L’homme est raisonnable ou bien il a une raison : c’est ainsi que s’exprime pour l’homme de la discussion le contenu de sa certitude. Le langage est tel que la discussion peut aboutir à l’accord. L’homme peut faire confiance au langage, parce que le langage ne mène pas à la contradiction, qu’il est raisonnable. L’homme n’est homme ‑ et non pas animal ‑que dans la mesure où il participe de cette raison. Et il n’y participe plus dans la mesure où il est celui‑ci ou celui‑là, où il cherche à avoir raison avec son désir, mais dans la mesure où il possède la raison, où il exprime ce que chacun peut et doit dire, où il est universel. C’est en tant qu’universel qu’il est individu pensant: individu et indivisible parce qu’élément de la discussion, il joue son rôle seulement comme membre de la communauté de la discussion. Il n’y a pas de différence de raison entre les individus, puisque le sens de la discussion est précisément de faire disparaître la contradiction ; les différences sont de l’ordre des faits, injustifiés et injustifiables; elles n’existent qu’au début de la discussion, pour être éliminées par le travail commun, la réalisation de la raison. Dans son essence, l’individu n’est pas un homme, c’est l’homme.

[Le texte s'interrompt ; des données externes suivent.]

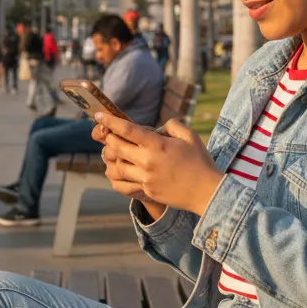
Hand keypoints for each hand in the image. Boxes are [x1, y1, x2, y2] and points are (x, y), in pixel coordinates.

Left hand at [98, 116, 219, 216]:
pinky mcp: (146, 191)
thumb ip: (171, 125)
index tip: (99, 115)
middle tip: (110, 135)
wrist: (207, 192)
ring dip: (113, 158)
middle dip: (110, 138)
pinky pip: (124, 183)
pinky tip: (121, 169)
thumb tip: (157, 128)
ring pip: (116, 166)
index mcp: (157, 145)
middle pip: (116, 147)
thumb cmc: (200, 161)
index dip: (110, 121)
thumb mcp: (190, 136)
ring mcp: (145, 178)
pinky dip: (119, 175)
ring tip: (117, 152)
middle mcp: (147, 161)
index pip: (127, 130)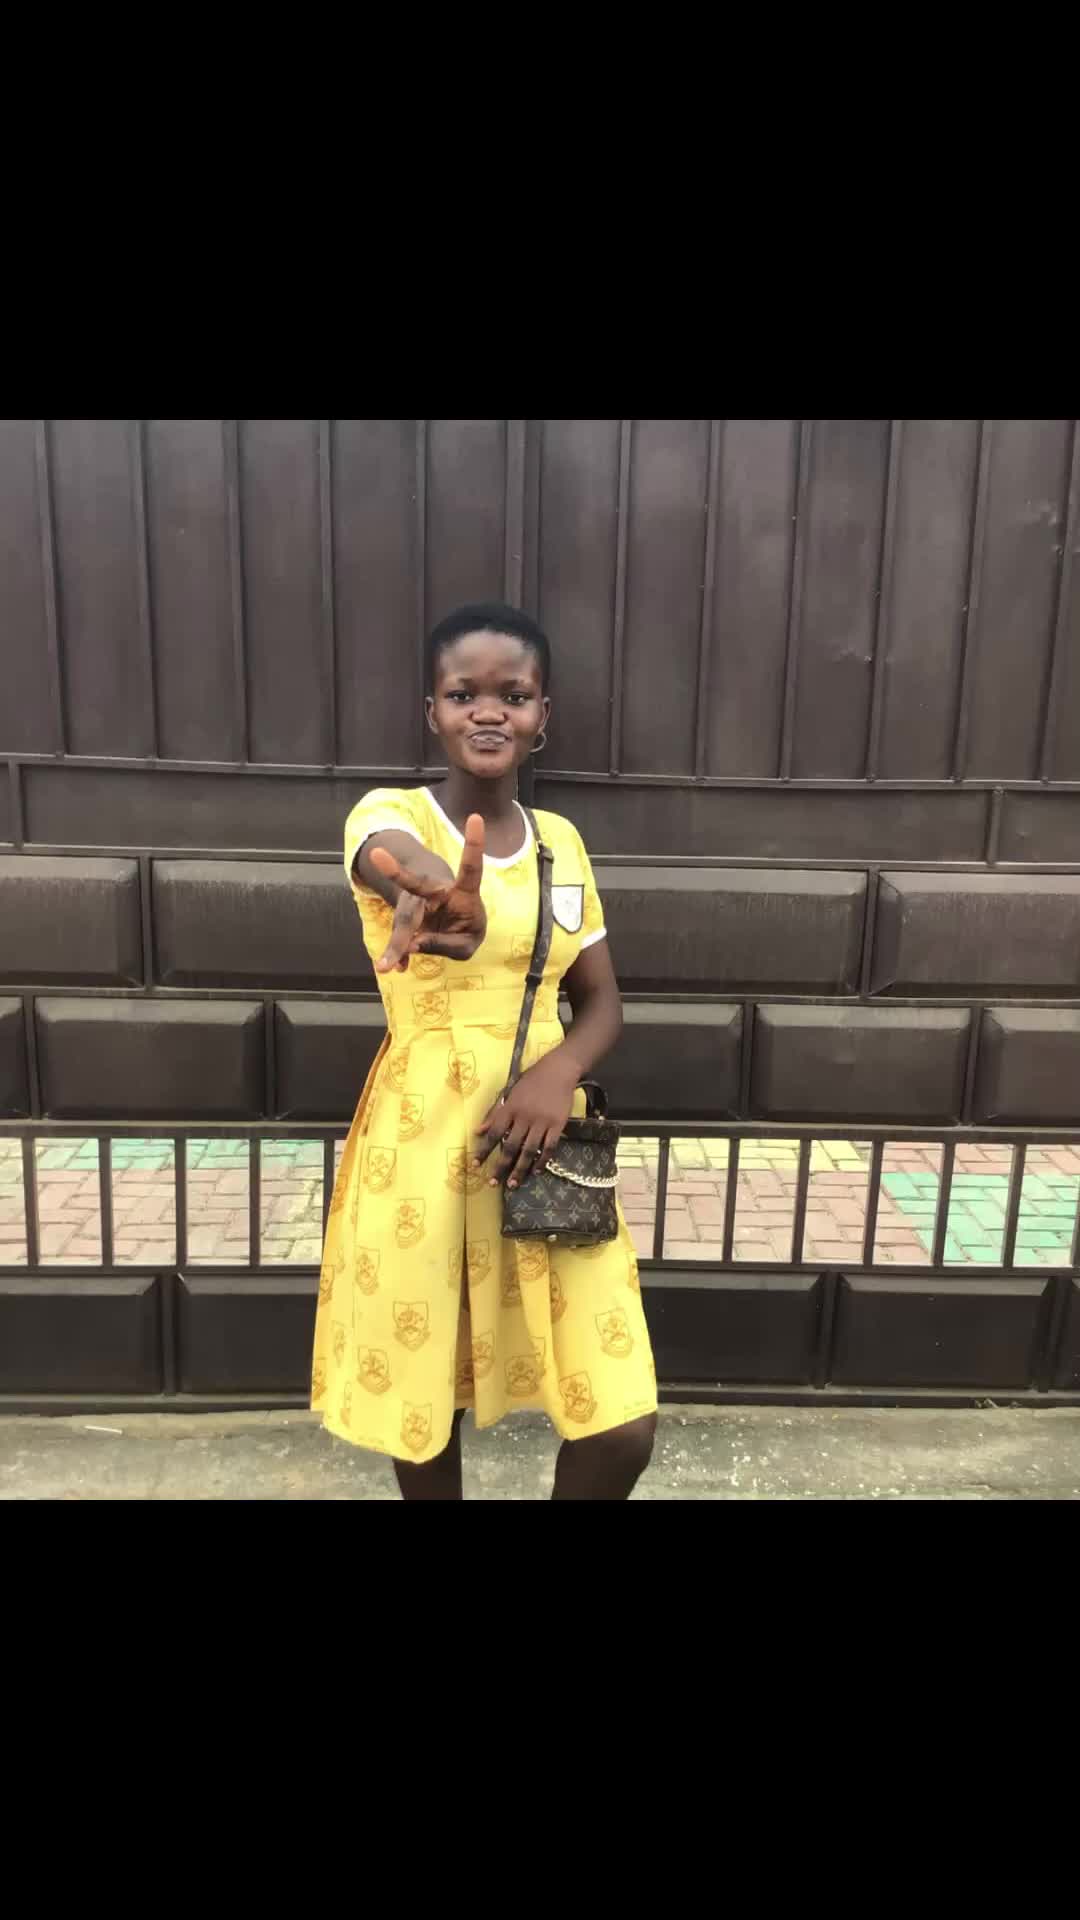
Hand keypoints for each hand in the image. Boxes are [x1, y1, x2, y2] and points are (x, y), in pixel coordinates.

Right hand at [369, 815, 485, 972]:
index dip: (475, 844)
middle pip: (417, 886)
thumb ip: (444, 944)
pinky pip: (400, 935)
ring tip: (385, 965)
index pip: (471, 868)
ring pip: (404, 919)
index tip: (476, 816)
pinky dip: (396, 953)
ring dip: (397, 943)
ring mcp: (419, 903)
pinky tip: (393, 966)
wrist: (448, 926)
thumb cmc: (463, 930)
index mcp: (464, 893)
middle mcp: (438, 892)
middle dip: (398, 871)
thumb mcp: (465, 945)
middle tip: (377, 855)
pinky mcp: (406, 917)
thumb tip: (412, 946)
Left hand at [474, 1051, 579, 1189]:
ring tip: (513, 1184)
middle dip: (500, 1166)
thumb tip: (478, 1131)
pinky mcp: (558, 1125)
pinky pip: (549, 1147)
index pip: (493, 1133)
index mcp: (509, 1108)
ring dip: (520, 1169)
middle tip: (493, 1183)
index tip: (475, 1165)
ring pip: (529, 1150)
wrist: (558, 1071)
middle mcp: (524, 1117)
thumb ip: (494, 1114)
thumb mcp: (509, 1093)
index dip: (484, 1150)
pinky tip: (536, 1171)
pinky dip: (542, 1161)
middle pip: (510, 1146)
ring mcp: (542, 1122)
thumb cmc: (531, 1082)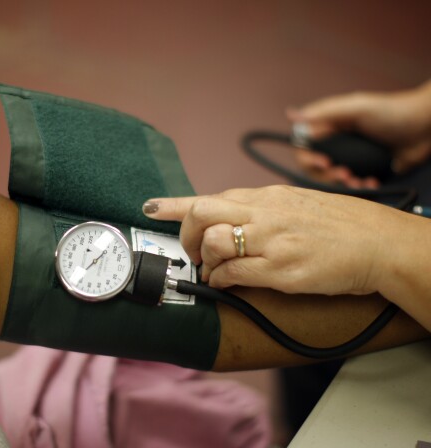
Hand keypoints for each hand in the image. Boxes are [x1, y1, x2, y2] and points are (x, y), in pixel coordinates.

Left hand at [142, 186, 407, 296]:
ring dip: (203, 262)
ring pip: (213, 243)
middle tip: (192, 252)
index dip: (174, 204)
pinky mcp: (282, 270)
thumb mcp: (295, 203)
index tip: (150, 207)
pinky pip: (234, 273)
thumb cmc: (340, 225)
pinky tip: (227, 284)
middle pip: (202, 214)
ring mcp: (272, 241)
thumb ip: (260, 208)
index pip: (211, 196)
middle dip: (185, 235)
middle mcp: (264, 214)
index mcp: (266, 197)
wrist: (379, 243)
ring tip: (212, 272)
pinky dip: (221, 281)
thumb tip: (228, 218)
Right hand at [289, 80, 430, 187]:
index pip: (304, 147)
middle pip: (314, 168)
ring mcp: (350, 159)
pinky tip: (370, 183)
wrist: (427, 127)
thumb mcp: (357, 107)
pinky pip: (352, 187)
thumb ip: (325, 112)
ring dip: (341, 185)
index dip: (308, 158)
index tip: (323, 162)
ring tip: (358, 181)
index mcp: (330, 127)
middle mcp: (336, 144)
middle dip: (326, 175)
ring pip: (332, 181)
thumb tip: (291, 115)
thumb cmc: (394, 111)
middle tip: (343, 174)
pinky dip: (358, 189)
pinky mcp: (365, 171)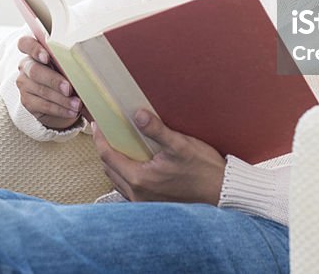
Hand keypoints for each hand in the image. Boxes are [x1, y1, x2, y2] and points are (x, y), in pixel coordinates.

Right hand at [16, 35, 83, 130]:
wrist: (60, 96)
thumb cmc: (66, 72)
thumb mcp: (67, 63)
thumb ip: (69, 59)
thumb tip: (86, 62)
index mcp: (34, 50)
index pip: (25, 43)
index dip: (34, 49)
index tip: (47, 57)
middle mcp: (26, 66)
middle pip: (35, 70)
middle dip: (53, 80)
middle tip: (69, 88)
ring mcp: (24, 84)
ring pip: (41, 90)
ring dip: (61, 99)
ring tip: (77, 104)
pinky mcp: (27, 101)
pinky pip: (44, 105)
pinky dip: (60, 109)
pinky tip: (71, 111)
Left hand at [91, 109, 225, 204]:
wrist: (221, 192)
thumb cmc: (203, 169)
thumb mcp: (180, 145)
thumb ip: (156, 130)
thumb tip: (137, 114)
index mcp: (139, 179)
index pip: (108, 157)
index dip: (100, 139)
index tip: (97, 125)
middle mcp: (137, 194)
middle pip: (109, 169)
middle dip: (105, 149)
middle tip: (107, 132)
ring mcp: (144, 202)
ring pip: (117, 180)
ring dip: (114, 163)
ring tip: (119, 145)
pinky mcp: (152, 204)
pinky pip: (128, 188)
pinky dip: (125, 173)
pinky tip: (136, 163)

C’est la discussion qui libère l’homme de sa particularité, qui le mène vers lui‑même, vers la vertu et le Bien : il ne peut pas être lui‑même sans être vertueux. Dès qu’il est raisonnable, il n’est plus rien d’autre que membre de la communauté, que citoyen, c’est‑à‑dire vertueux. Il ne cherche pas l’avantage de la passion, il cherche celui de l’individu raisonnable. »
Éric WEIL, Logique de la philosophie, Vrin, 1967, pp. 134‑135.